*** Stored data Section Begins ***

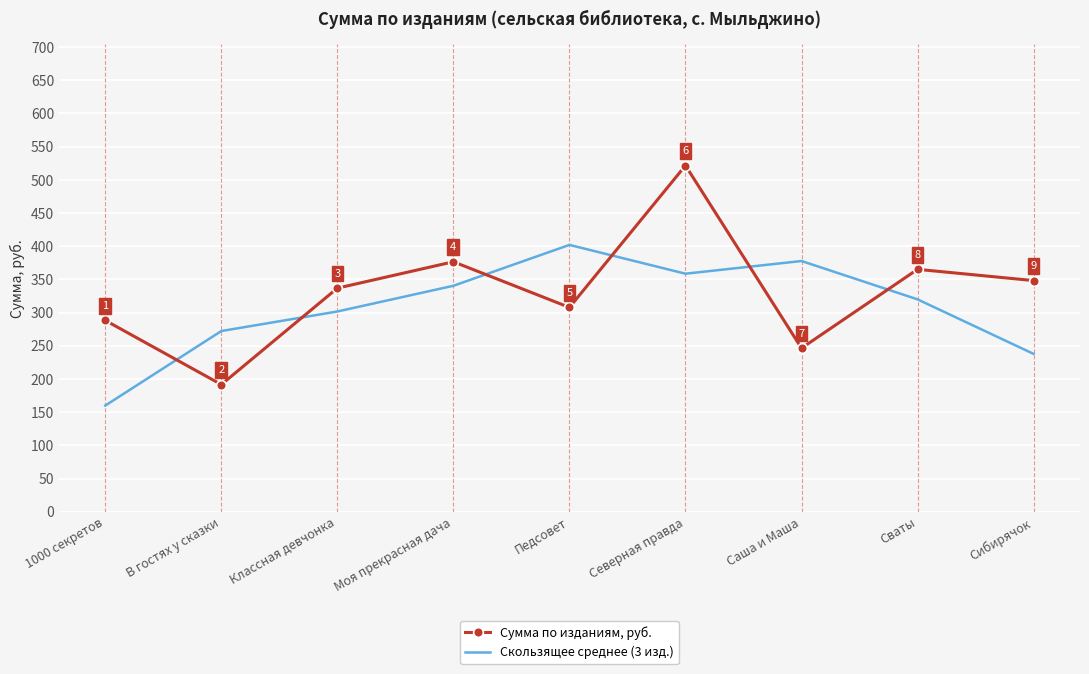

At Классная девчонка, list the series in order from smallest to largest.

Скользящее среднее (3 изд.), Сумма по изданиям, руб.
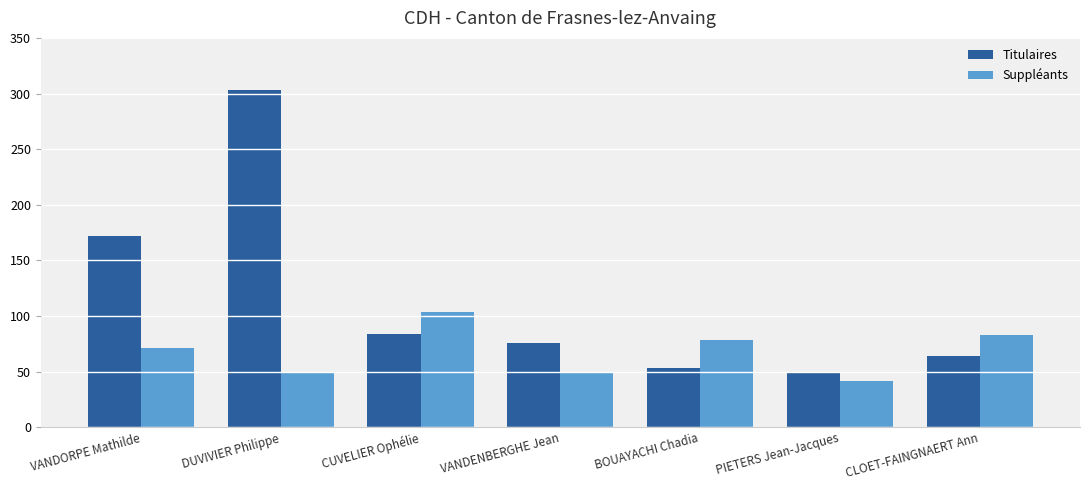

What is the label of the 6th bar from the right?

DUVIVIER Philippe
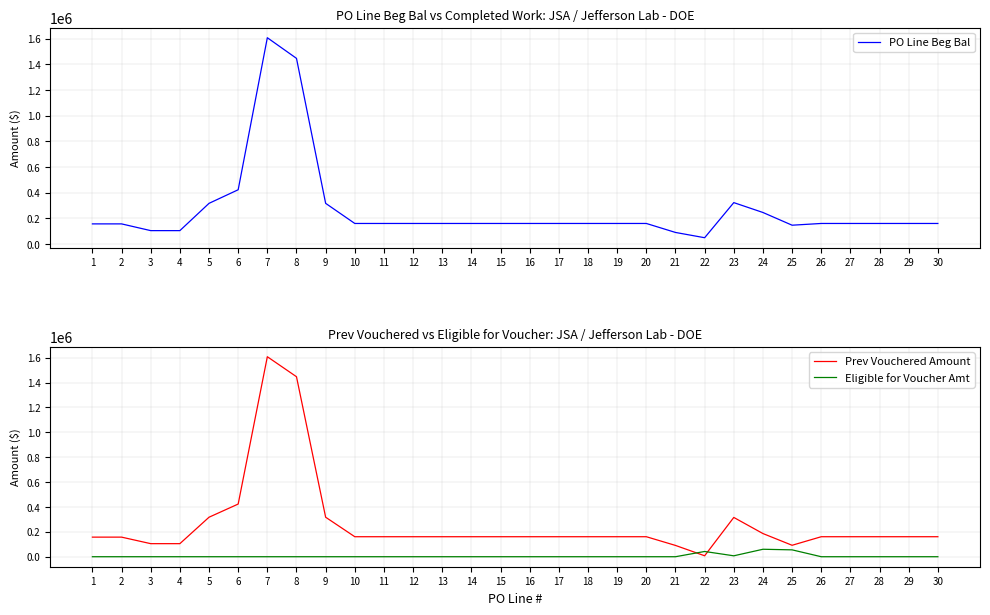

How many data points in PO Line Beg Bal are less than 160750?

7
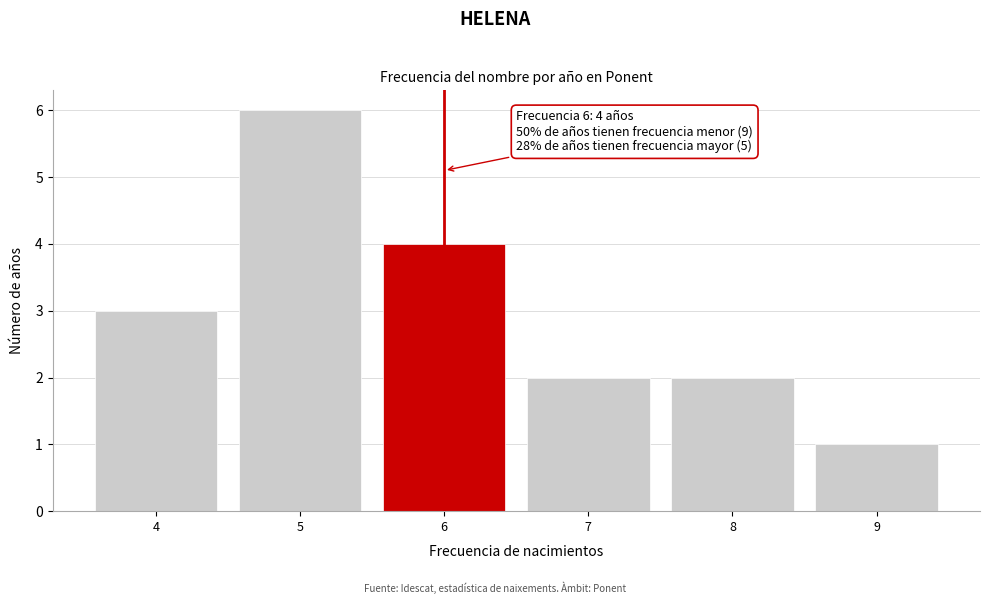

Which range on the x-axis has the tallest bar?

4.5 to 5.5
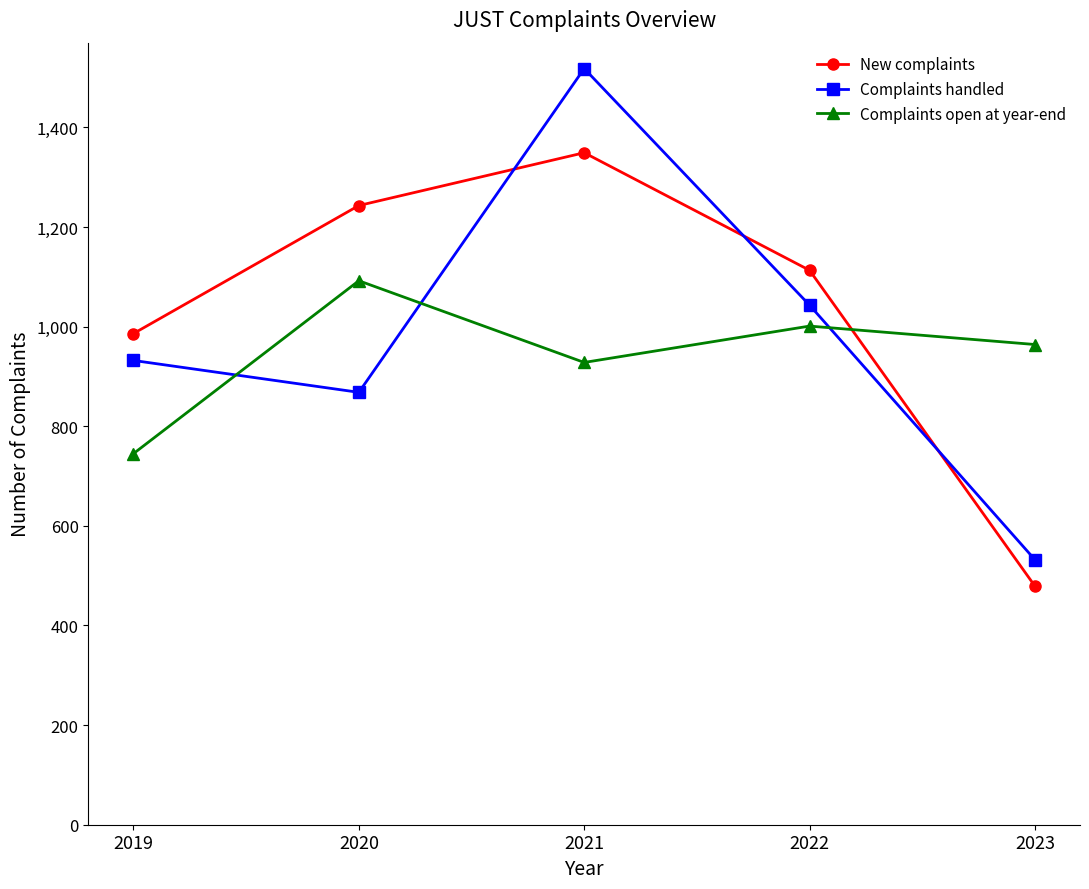

What is the value of the Complaints open at year-end point at the 4th from the left?

1001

*** Stored data Section Ends ***

• Goal of the exercise
Rename every instance of "bar" to "column" throughout the data above and reproduce the text with no other changes. Omit the pictures from your response.

• Exercise result
At Классная девчонка, list the series in order from smallest to largest.

Скользящее среднее (3 изд.), Сумма по изданиям, руб.

What is the label of the 6th column from the right?

DUVIVIER Philippe

How many data points in PO Line Beg Bal are less than 160750?

7

Which range on the x-axis has the tallest column?

4.5 to 5.5

What is the value of the Complaints open at year-end point at the 4th from the left?

1001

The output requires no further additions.